The top paying industry was the federal government, which has a median annual salary of $106,670. This was followed by research and development in the physical, engineering, and life sciences ($101,100), pharmaceutical and medicine manufacturing ($67,990), the state government ($57,770) and then colleges, universities and professional schools ($56,850).
Autonomy and flexibility
Like most careers, microbiologists will have less autonomy when they first start out. As most microbiologists begin their career in postdoctoral research positions where they work under experienced scientists, they are likely to have little control over their decisions at this stage.
However, as they progress through their career and gather more experience and knowledge, microbiologists will have greater control over their decisions. For example, basic microbiology researchers who work in academia usually choose the focus of their research and run their own laboratories. Therefore, these researchers have high levels of autonomy and flexibility.

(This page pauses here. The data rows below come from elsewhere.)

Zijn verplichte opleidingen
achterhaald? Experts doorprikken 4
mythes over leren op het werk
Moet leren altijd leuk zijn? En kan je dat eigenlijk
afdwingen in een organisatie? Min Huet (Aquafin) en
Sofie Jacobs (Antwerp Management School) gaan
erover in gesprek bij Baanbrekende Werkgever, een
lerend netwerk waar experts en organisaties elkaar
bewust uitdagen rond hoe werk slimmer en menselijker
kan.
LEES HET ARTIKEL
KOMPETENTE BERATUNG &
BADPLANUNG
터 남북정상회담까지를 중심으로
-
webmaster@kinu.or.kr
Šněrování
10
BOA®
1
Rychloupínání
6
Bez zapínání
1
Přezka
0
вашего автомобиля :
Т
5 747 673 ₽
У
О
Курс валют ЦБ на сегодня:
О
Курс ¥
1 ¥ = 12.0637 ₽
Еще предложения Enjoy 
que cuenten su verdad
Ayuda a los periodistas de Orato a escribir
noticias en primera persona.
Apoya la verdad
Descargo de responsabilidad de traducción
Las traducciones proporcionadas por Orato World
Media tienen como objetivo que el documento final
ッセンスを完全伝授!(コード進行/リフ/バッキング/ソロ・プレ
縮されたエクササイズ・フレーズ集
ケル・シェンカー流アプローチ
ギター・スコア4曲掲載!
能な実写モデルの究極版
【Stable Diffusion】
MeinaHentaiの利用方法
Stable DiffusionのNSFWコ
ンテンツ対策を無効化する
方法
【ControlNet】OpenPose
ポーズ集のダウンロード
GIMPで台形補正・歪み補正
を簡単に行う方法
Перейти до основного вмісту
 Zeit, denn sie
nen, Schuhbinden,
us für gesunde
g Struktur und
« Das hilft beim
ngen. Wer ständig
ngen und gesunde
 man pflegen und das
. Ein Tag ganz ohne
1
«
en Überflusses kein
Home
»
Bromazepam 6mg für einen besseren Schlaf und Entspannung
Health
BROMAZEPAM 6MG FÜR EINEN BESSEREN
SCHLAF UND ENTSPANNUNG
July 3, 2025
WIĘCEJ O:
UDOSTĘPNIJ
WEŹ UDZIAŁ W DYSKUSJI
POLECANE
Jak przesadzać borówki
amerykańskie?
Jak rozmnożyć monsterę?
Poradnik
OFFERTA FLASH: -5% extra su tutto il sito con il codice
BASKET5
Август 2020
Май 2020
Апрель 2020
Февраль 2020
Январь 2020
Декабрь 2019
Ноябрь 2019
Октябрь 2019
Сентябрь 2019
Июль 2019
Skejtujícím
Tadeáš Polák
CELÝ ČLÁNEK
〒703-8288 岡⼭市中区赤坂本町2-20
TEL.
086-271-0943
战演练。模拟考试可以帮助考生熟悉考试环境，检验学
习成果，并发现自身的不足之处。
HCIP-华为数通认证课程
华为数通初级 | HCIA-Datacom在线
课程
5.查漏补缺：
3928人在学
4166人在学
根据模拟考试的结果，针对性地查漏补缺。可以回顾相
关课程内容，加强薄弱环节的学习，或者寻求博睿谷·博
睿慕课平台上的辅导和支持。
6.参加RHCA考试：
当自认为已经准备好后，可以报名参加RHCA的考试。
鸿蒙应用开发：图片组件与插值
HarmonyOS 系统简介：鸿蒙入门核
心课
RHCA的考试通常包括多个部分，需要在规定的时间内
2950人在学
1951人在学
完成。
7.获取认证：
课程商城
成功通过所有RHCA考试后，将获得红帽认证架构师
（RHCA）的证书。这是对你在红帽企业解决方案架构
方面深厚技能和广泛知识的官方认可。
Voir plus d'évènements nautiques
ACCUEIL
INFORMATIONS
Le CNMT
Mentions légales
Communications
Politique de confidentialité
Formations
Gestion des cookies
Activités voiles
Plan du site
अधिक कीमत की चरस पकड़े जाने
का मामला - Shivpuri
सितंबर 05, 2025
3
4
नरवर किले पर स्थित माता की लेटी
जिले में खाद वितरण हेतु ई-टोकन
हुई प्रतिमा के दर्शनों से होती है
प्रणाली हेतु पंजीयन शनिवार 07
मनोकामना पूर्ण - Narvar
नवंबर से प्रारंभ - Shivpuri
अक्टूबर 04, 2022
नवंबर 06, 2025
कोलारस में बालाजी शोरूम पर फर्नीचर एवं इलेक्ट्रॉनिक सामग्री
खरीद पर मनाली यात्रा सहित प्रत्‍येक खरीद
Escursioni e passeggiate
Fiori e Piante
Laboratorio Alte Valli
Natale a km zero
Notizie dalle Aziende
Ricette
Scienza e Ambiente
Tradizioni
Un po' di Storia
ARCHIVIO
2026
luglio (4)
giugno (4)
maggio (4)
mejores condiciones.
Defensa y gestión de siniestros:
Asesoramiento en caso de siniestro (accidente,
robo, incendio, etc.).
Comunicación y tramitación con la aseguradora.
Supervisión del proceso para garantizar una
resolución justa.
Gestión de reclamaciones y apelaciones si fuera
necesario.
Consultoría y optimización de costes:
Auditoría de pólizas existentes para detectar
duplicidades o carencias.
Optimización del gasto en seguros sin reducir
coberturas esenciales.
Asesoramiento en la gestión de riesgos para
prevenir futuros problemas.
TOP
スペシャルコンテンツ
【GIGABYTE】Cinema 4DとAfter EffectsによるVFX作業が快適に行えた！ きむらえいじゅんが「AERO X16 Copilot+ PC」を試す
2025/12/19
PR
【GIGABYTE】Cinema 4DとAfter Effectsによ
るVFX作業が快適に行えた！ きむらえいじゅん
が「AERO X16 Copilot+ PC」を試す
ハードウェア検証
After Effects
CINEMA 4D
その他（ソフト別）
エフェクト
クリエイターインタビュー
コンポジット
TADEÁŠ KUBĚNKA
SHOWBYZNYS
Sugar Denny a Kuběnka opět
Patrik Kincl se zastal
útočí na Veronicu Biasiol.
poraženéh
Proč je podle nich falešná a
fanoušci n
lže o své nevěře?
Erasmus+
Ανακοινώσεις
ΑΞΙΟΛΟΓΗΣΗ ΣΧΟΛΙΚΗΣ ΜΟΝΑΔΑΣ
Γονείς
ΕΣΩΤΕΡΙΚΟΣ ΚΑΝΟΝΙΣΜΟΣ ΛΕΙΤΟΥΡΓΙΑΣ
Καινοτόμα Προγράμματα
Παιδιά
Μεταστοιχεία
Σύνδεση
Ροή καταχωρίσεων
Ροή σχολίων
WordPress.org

Yet, applied researchers who work for companies study the products that the company will sell or suggest modifications to the production process so that the company can become more efficient.
Locations and commute
According to Zippia, the best states to be a microbiologist, based on average annual salary and number of job opportunities available, are:
- California, where the average annual salary is $79,930
- Vermont, where the average annual salary is $64,993
- Massachusetts, where the average annual salary is $68,370
- Arizona, where the average annual salary is $68,390
- New Jersey, where the average annual salary is $59,790
The worst states, according to Zippia, are Oklahoma, Arkansas, Texas, Louisiana and Kansas.
23% of microbiologists in the United States were employed by research and development in the physical, engineering and life sciences industry. 13% were employed by colleges, universities and professional schools. The federal government employed 12% of microbiologist, the pharmaceutical and medicine manufacturing industry employed 11% and the state government employ 7%.
Microbiologists typically work in laboratories, offices and industrial settings where they can conduct experiments and analyze the reports in the same place. Some microbiologists will work with dangerous organisms and will have to follow strict safety procedures to avoid contamination. Microbiologists may also need to conduct onsite visits or collect samples from the environment and as a result, they may have to travel to different locations or work outside.